◆ Problem details: Among the lines of data below, reproduce only those from the one with "nose: (798, 734)" through the one with "left shoulder: (284, 214)", exactly as they stand, both ends included.

◆ Data to examine:

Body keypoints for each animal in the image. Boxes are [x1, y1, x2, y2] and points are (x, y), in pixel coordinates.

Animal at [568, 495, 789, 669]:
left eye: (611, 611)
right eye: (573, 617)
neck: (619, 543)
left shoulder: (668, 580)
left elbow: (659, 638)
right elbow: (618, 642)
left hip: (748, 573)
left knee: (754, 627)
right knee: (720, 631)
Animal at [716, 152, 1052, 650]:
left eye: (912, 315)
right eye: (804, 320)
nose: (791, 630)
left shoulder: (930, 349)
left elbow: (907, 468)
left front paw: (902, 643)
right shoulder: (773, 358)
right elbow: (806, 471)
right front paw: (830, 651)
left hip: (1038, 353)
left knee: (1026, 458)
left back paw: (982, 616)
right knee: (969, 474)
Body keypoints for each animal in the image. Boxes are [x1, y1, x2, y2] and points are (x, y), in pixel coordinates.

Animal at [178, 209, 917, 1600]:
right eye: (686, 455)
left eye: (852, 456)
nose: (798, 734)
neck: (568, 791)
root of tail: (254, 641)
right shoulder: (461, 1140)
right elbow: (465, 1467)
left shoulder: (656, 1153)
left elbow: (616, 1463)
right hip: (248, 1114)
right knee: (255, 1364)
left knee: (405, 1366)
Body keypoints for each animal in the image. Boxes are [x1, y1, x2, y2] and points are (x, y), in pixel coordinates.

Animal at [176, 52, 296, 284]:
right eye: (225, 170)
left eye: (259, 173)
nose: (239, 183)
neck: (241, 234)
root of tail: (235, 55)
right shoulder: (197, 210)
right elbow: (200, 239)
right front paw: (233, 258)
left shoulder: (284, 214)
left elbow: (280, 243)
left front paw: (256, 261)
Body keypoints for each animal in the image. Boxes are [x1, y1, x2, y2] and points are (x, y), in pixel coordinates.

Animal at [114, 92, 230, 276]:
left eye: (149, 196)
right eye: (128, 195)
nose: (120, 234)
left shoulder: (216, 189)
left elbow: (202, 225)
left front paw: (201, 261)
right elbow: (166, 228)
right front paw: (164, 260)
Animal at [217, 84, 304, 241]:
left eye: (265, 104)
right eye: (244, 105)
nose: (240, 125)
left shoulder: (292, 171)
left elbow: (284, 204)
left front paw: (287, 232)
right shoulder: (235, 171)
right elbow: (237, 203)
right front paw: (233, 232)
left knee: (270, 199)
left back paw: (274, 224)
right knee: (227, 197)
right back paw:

◆ Result of the exercise:
nose: (798, 734)
neck: (568, 791)
root of tail: (254, 641)
right shoulder: (461, 1140)
right elbow: (465, 1467)
left shoulder: (656, 1153)
left elbow: (616, 1463)
right hip: (248, 1114)
right knee: (255, 1364)
left knee: (405, 1366)
Body keypoints for each animal in the image. Boxes are [x1, y1, x2, y2] and points are (x, y), in pixel coordinates.

Animal at [176, 52, 296, 284]:
right eye: (225, 170)
left eye: (259, 173)
nose: (239, 183)
neck: (241, 234)
root of tail: (235, 55)
right shoulder: (197, 210)
right elbow: (200, 239)
right front paw: (233, 258)
left shoulder: (284, 214)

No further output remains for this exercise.